**TEXT PROVIDED**
^^^^^^^^

5.30pm Drinks Reception

5.45pm ish AGM

6.30pm ish Professor Martin Howard's talk. The talk will be face to face only.

7.30pm Attendees vacate the building

Please note that The East India Club is a private members club and we, as visitors are asked to respect the dress code, namely:

Gentlemen should wear a suit or jacket and tailored trousers together with collared shirt, tie, socks and shoes.

Ladies should aim to comply with the spirit of the code. Reasonable guidelines are dresses, smart separates, suits, tailored trousers. Footwear should be in keeping with a smart outfit. Formal boots below the knee are acceptable.

The following are examples of dress that is unacceptable: leather clothing and polo-neck sweaters for men, and for all, casual wear, denim-type material, sportswear, t-shirts, shorts, leggings, training shoes and casual footwear.

^^^^^^^^

**AVAILABLE DATA**
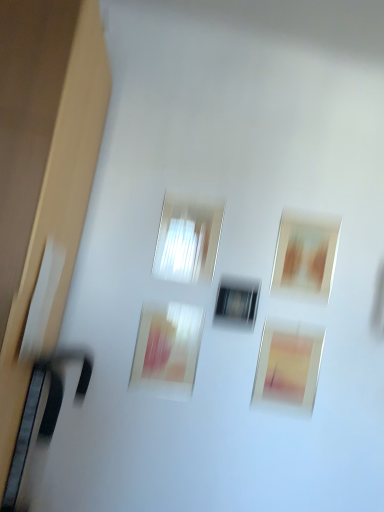
How much space does transparent glass window at center, marked as the second window in a left-to-right arrangement, occupy vertically?

6.93 inches.

What do you see at coordinates (167, 350) in the screenshot? The image size is (384, 512). I see `matte pink painting at center, the first picture frame when ordered from left to right` at bounding box center [167, 350].

Describe the element at coordinates (305, 256) in the screenshot. I see `matte brown picture frame at upper right, which ranks as the first picture frame in right-to-left order` at that location.

This screenshot has width=384, height=512. What are the coordinates of `transparent glass window at center, which is the second window from bottom to top` in the screenshot? It's located at (187, 240).

The image size is (384, 512). What do you see at coordinates (187, 240) in the screenshot?
I see `transparent glass window at center, which is the second window in right-to-left order` at bounding box center [187, 240].

This screenshot has height=512, width=384. What do you see at coordinates (288, 368) in the screenshot? I see `matte pink picture frame at lower center, which is the second picture frame in right-to-left order` at bounding box center [288, 368].

I want to click on transparent glass window at center, marked as the second window in a left-to-right arrangement, so click(237, 303).

In terms of width, does transparent glass window at center, arranged as the 1th window when viewed from the top, look wider or thinner when compared to matte brown picture frame at upper right, which ranks as the first picture frame in right-to-left order?

Clearly, transparent glass window at center, arranged as the 1th window when viewed from the top, has more width compared to matte brown picture frame at upper right, which ranks as the first picture frame in right-to-left order.

Is transparent glass window at center, which is the second window in right-to-left order, positioned before matte brown picture frame at upper right, the 3th picture frame in the left-to-right sequence?

That is True.

You are a GUI agent. You are given a task and a screenshot of the screen. Output one action in this format:
    pyautogui.click(x=<x>, y=<y>)
    Task: Click on the 2nd picture frame behind the transparent glass window at center, which is the second window in right-to-left order
    The image size is (384, 512).
    Given the screenshot: What is the action you would take?
    pyautogui.click(x=305, y=256)

Is transparent glass window at center, which is the second window from bottom to top, situated inside matte brown picture frame at upper right, which ranks as the first picture frame in right-to-left order, or outside?

transparent glass window at center, which is the second window from bottom to top, is not inside matte brown picture frame at upper right, which ranks as the first picture frame in right-to-left order, it's outside.

Which object is positioned more to the right, matte pink painting at center, the first picture frame when ordered from left to right, or transparent glass window at center, the 1th window positioned from the bottom?

From the viewer's perspective, transparent glass window at center, the 1th window positioned from the bottom, appears more on the right side.

Is matte pink painting at center, the first picture frame when ordered from left to right, oriented towards transparent glass window at center, arranged as the first window when viewed from the right?

No, matte pink painting at center, the first picture frame when ordered from left to right, does not turn towards transparent glass window at center, arranged as the first window when viewed from the right.

Can you confirm if matte pink painting at center, marked as the 3th picture frame in a right-to-left arrangement, is shorter than transparent glass window at center, arranged as the first window when viewed from the right?

No, matte pink painting at center, marked as the 3th picture frame in a right-to-left arrangement, is not shorter than transparent glass window at center, arranged as the first window when viewed from the right.

Which of these two, matte pink painting at center, the first picture frame when ordered from left to right, or matte pink picture frame at lower center, which is the second picture frame in right-to-left order, is thinner?

Thinner between the two is matte pink painting at center, the first picture frame when ordered from left to right.

How distant is matte pink painting at center, marked as the 3th picture frame in a right-to-left arrangement, from matte pink picture frame at lower center, which is the 2th picture frame in left-to-right order?

A distance of 13.94 inches exists between matte pink painting at center, marked as the 3th picture frame in a right-to-left arrangement, and matte pink picture frame at lower center, which is the 2th picture frame in left-to-right order.

What are the coordinates of `picture frame below the matte pink painting at center, the first picture frame when ordered from left to right (from the image's perspective)` in the screenshot? It's located at (x=288, y=368).

Does matte pink painting at center, the first picture frame when ordered from left to right, contain matte pink picture frame at lower center, which is the 2th picture frame in left-to-right order?

That's incorrect, matte pink picture frame at lower center, which is the 2th picture frame in left-to-right order, is not inside matte pink painting at center, the first picture frame when ordered from left to right.

Is transparent glass window at center, the 1th window positioned from the bottom, beside matte pink picture frame at lower center, which is the second picture frame in right-to-left order?

No, transparent glass window at center, the 1th window positioned from the bottom, is not touching matte pink picture frame at lower center, which is the second picture frame in right-to-left order.

From the picture: Is matte pink picture frame at lower center, which is the 2th picture frame in left-to-right order, at the back of transparent glass window at center, marked as the second window in a left-to-right arrangement?

transparent glass window at center, marked as the second window in a left-to-right arrangement, is not turned away from matte pink picture frame at lower center, which is the 2th picture frame in left-to-right order.

Which is behind, point (240, 292) or point (288, 397)?

The point (240, 292) is farther from the camera.

Looking at this image, from a real-world perspective, is transparent glass window at center, arranged as the first window when viewed from the right, positioned over matte pink picture frame at lower center, which is the second picture frame in right-to-left order, based on gravity?

Correct, in the physical world, transparent glass window at center, arranged as the first window when viewed from the right, is higher than matte pink picture frame at lower center, which is the second picture frame in right-to-left order.

Would you say transparent glass window at center, positioned as the second window in top-to-bottom order, is part of matte pink picture frame at lower center, which is the 2th picture frame in left-to-right order,'s contents?

No, transparent glass window at center, positioned as the second window in top-to-bottom order, is located outside of matte pink picture frame at lower center, which is the 2th picture frame in left-to-right order.

Between matte pink picture frame at lower center, which is the second picture frame in right-to-left order, and transparent glass window at center, the 1th window positioned from the bottom, which one appears on the left side from the viewer's perspective?

Positioned to the left is transparent glass window at center, the 1th window positioned from the bottom.

This screenshot has width=384, height=512. What are the coordinates of `the 1st picture frame below the transparent glass window at center, the 1th window positioned from the bottom (from a real-world perspective)` in the screenshot? It's located at (288, 368).

In terms of width, does matte pink picture frame at lower center, which is the 2th picture frame in left-to-right order, look wider or thinner when compared to transparent glass window at center, arranged as the first window when viewed from the right?

matte pink picture frame at lower center, which is the 2th picture frame in left-to-right order, is thinner than transparent glass window at center, arranged as the first window when viewed from the right.

From the picture: Considering the relative sizes of matte pink picture frame at lower center, which is the second picture frame in right-to-left order, and matte brown picture frame at upper right, the 3th picture frame in the left-to-right sequence, in the image provided, is matte pink picture frame at lower center, which is the second picture frame in right-to-left order, bigger than matte brown picture frame at upper right, the 3th picture frame in the left-to-right sequence,?

Yes, matte pink picture frame at lower center, which is the second picture frame in right-to-left order, is bigger than matte brown picture frame at upper right, the 3th picture frame in the left-to-right sequence.

Considering the positions of objects matte pink picture frame at lower center, which is the second picture frame in right-to-left order, and matte brown picture frame at upper right, which ranks as the first picture frame in right-to-left order, in the image provided, who is in front, matte pink picture frame at lower center, which is the second picture frame in right-to-left order, or matte brown picture frame at upper right, which ranks as the first picture frame in right-to-left order,?

matte pink picture frame at lower center, which is the second picture frame in right-to-left order, is closer to the camera.

Which of these two, matte pink picture frame at lower center, which is the 2th picture frame in left-to-right order, or matte brown picture frame at upper right, the 3th picture frame in the left-to-right sequence, is thinner?

matte brown picture frame at upper right, the 3th picture frame in the left-to-right sequence, is thinner.

Does matte brown picture frame at upper right, which ranks as the first picture frame in right-to-left order, have a smaller size compared to matte pink painting at center, the first picture frame when ordered from left to right?

Indeed, matte brown picture frame at upper right, which ranks as the first picture frame in right-to-left order, has a smaller size compared to matte pink painting at center, the first picture frame when ordered from left to right.

Considering the positions of objects matte brown picture frame at upper right, the 3th picture frame in the left-to-right sequence, and matte pink painting at center, marked as the 3th picture frame in a right-to-left arrangement, in the image provided, who is more to the right, matte brown picture frame at upper right, the 3th picture frame in the left-to-right sequence, or matte pink painting at center, marked as the 3th picture frame in a right-to-left arrangement,?

Positioned to the right is matte brown picture frame at upper right, the 3th picture frame in the left-to-right sequence.

Is point (303, 292) less distant than point (185, 357)?

No, (303, 292) is behind (185, 357).

Find the location of `the 2nd picture frame behind when counting from the transparent glass window at center, which is the second window in right-to-left order`. the 2nd picture frame behind when counting from the transparent glass window at center, which is the second window in right-to-left order is located at coordinates (305, 256).

Image resolution: width=384 pixels, height=512 pixels. What are the coordinates of `picture frame that is the 2nd one below the transparent glass window at center, marked as the second window in a left-to-right arrangement (from a real-world perspective)` in the screenshot? It's located at (167, 350).

When comparing their distances from matte brown picture frame at upper right, which ranks as the first picture frame in right-to-left order, does matte pink picture frame at lower center, which is the 2th picture frame in left-to-right order, or transparent glass window at center, arranged as the 1th window when viewed from the top, seem closer?

Based on the image, matte pink picture frame at lower center, which is the 2th picture frame in left-to-right order, appears to be nearer to matte brown picture frame at upper right, which ranks as the first picture frame in right-to-left order.

Estimate the real-world distances between objects in this image. Which object is further from transparent glass window at center, positioned as the second window in top-to-bottom order, matte pink painting at center, marked as the 3th picture frame in a right-to-left arrangement, or matte brown picture frame at upper right, which ranks as the first picture frame in right-to-left order?

matte brown picture frame at upper right, which ranks as the first picture frame in right-to-left order, is further to transparent glass window at center, positioned as the second window in top-to-bottom order.

From the image, which object appears to be nearer to transparent glass window at center, arranged as the 1th window when viewed from the top, matte pink painting at center, marked as the 3th picture frame in a right-to-left arrangement, or transparent glass window at center, positioned as the second window in top-to-bottom order?

The object closer to transparent glass window at center, arranged as the 1th window when viewed from the top, is transparent glass window at center, positioned as the second window in top-to-bottom order.

When comparing their distances from matte pink painting at center, the first picture frame when ordered from left to right, does matte brown picture frame at upper right, the 3th picture frame in the left-to-right sequence, or transparent glass window at center, arranged as the first window when viewed from the right, seem closer?

Among the two, transparent glass window at center, arranged as the first window when viewed from the right, is located nearer to matte pink painting at center, the first picture frame when ordered from left to right.

Which object lies further to the anchor point transparent glass window at center, which is the second window from bottom to top, matte brown picture frame at upper right, which ranks as the first picture frame in right-to-left order, or matte pink painting at center, marked as the 3th picture frame in a right-to-left arrangement?

matte brown picture frame at upper right, which ranks as the first picture frame in right-to-left order, is positioned further to the anchor transparent glass window at center, which is the second window from bottom to top.

Estimate the real-world distances between objects in this image. Which object is further from matte pink painting at center, marked as the 3th picture frame in a right-to-left arrangement, matte pink picture frame at lower center, which is the second picture frame in right-to-left order, or transparent glass window at center, which is the second window from bottom to top?

Based on the image, matte pink picture frame at lower center, which is the second picture frame in right-to-left order, appears to be further to matte pink painting at center, marked as the 3th picture frame in a right-to-left arrangement.

Looking at the image, which one is located closer to matte pink painting at center, marked as the 3th picture frame in a right-to-left arrangement, matte brown picture frame at upper right, the 3th picture frame in the left-to-right sequence, or transparent glass window at center, which is the second window in right-to-left order?

transparent glass window at center, which is the second window in right-to-left order, lies closer to matte pink painting at center, marked as the 3th picture frame in a right-to-left arrangement, than the other object.

Consider the image. Based on their spatial positions, is matte pink picture frame at lower center, which is the second picture frame in right-to-left order, or matte brown picture frame at upper right, which ranks as the first picture frame in right-to-left order, further from transparent glass window at center, arranged as the first window when viewed from the right?

matte brown picture frame at upper right, which ranks as the first picture frame in right-to-left order, is further to transparent glass window at center, arranged as the first window when viewed from the right.

Identify the location of window between transparent glass window at center, which is the second window in right-to-left order, and matte pink picture frame at lower center, which is the 2th picture frame in left-to-right order, vertically. The height and width of the screenshot is (512, 384). (237, 303).

At what (x,y) coordinates should I click in order to perform the action: click on picture frame between matte pink painting at center, marked as the 3th picture frame in a right-to-left arrangement, and matte brown picture frame at upper right, the 3th picture frame in the left-to-right sequence. Please return your answer as a coordinate pair (x, y). Looking at the image, I should click on (288, 368).

The height and width of the screenshot is (512, 384). I want to click on window between matte brown picture frame at upper right, the 3th picture frame in the left-to-right sequence, and matte pink picture frame at lower center, which is the second picture frame in right-to-left order, vertically, so click(237, 303).

Locate an element on the screen. The height and width of the screenshot is (512, 384). window between transparent glass window at center, which is the second window in right-to-left order, and matte pink painting at center, the first picture frame when ordered from left to right, in the up-down direction is located at coordinates (237, 303).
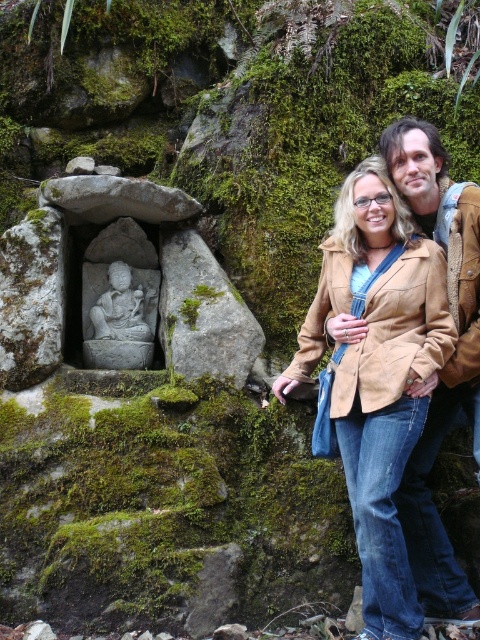
How far apart are brown leather jacket at right and white stone statue at left?

The distance of brown leather jacket at right from white stone statue at left is 4.22 meters.

Who is taller, brown leather jacket at right or white stone statue at left?

Standing taller between the two is white stone statue at left.

Which is in front, point (470, 212) or point (104, 348)?

Point (470, 212)

Where is `brown leather jacket at right`? This screenshot has width=480, height=640. brown leather jacket at right is located at coordinates (450, 356).

Who is positioned more to the left, matte brown leather jacket at center or brown leather jacket at right?

Positioned to the left is matte brown leather jacket at center.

^^^^^^^^

**THINGS TO DO**
(a) According to the event schedule, at what time are attendees to vacate the building?
(b) Output everything in the event schedule from "7.30pm Attendees vacate" down to "knee are acceptable.".
The items have no connection to the event schedule.

**SOLUTIONS FOR EACH TASK**
(a) 7.30pm

(b)
7.30pm Attendees vacate the building

Please note that The East India Club is a private members club and we, as visitors are asked to respect the dress code, namely:

Gentlemen should wear a suit or jacket and tailored trousers together with collared shirt, tie, socks and shoes.

Ladies should aim to comply with the spirit of the code. Reasonable guidelines are dresses, smart separates, suits, tailored trousers. Footwear should be in keeping with a smart outfit. Formal boots below the knee are acceptable.